Secondly, it should be clear from this that MHFA England training is just one part of a wider approach to health and wellbeing. Often referred to as a ‘whole organisation’ approach, this wider strategy should include a preventative culture, combined with intervention approaches and clear pathways to further support.
As employers take stock of this enhanced guidance, the question that many are asking is, ‘Where do I start?’
Many employers tell us they want to get it right but are not sure where to begin. We know from 10 years of working with organisations that, with the right support and information, all employers can take active steps to promote the wellbeing of their people, of which MHFA programmes will only be one part.
This is why MHFA England last month launched new best-practice guidance for employers on how to implement Mental Health First Aiders as part of a ‘whole organisation’ approach. Developed in collaboration with leading employers, PwC, Royal Mail, Thames Water, and Three UK, the guidance brings together industry expertise alongside a decade of experience implementing our training in workplaces of all shapes and sizes.
It covers laying the groundwork for implementing an MHFA programme, through to evaluating other supports in place. It also provides information on creating a bespoke policy and role document for Mental Health First Aiders, advice on their recruitment and promotion, as well as supporting and developing individuals in their roles.
Publication of Enhanced Guidance
Alongside this, we have published enhanced guidance for employees on carrying out their role, including how best to engage with their employer.
With these guides, we want to support employers and employees to understand all the components of effectively implementing MHFA England training in the workplace, whilst allowing for flexibility in how this is carried out.
As well as taking action on the HSE’s enhanced guidance, we hope to help more employers understand how to practically implement the core standards for a mentally health workplace, as set out in the Government’s Thriving at Work review.
Having room to manoeuvre is crucial but anchoring our strategies to these clear and accessible criteria is equally important.

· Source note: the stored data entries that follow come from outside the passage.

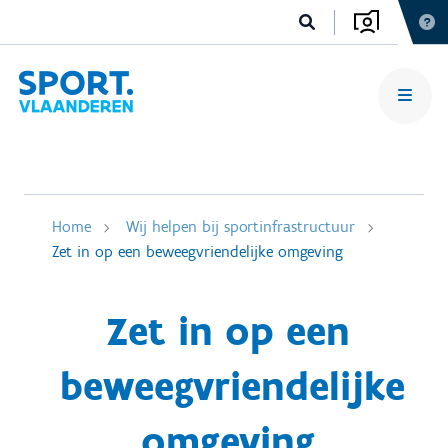
Home
Wij helpen bij sportinfrastructuur
Zet in op een beweegvriendelijke omgeving
Zet in op een
beweegvriendelijke
omgeving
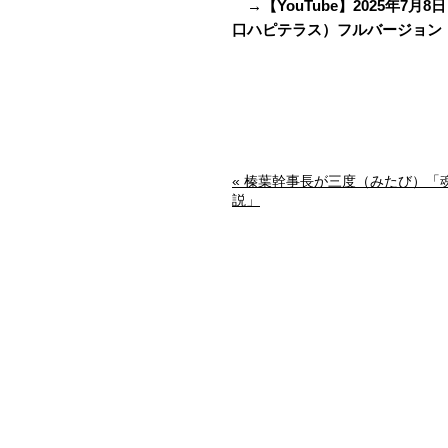
→【YouTube】2025年7
口ハピテラス）フルバージョン
« 榛葉幹事長が三度（みたび）「
説」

And though it is just one part of putting these into practice, MHFA England training can directly support employers to implement two of these standards; raising mental health awareness and encouraging conversation about the support available.
So, with clear guidance and standards like these, there is no excuse for failing to take concrete action on mental health in construction in 2019. And with the breadth of resources available today, it is within everyone’s grasp.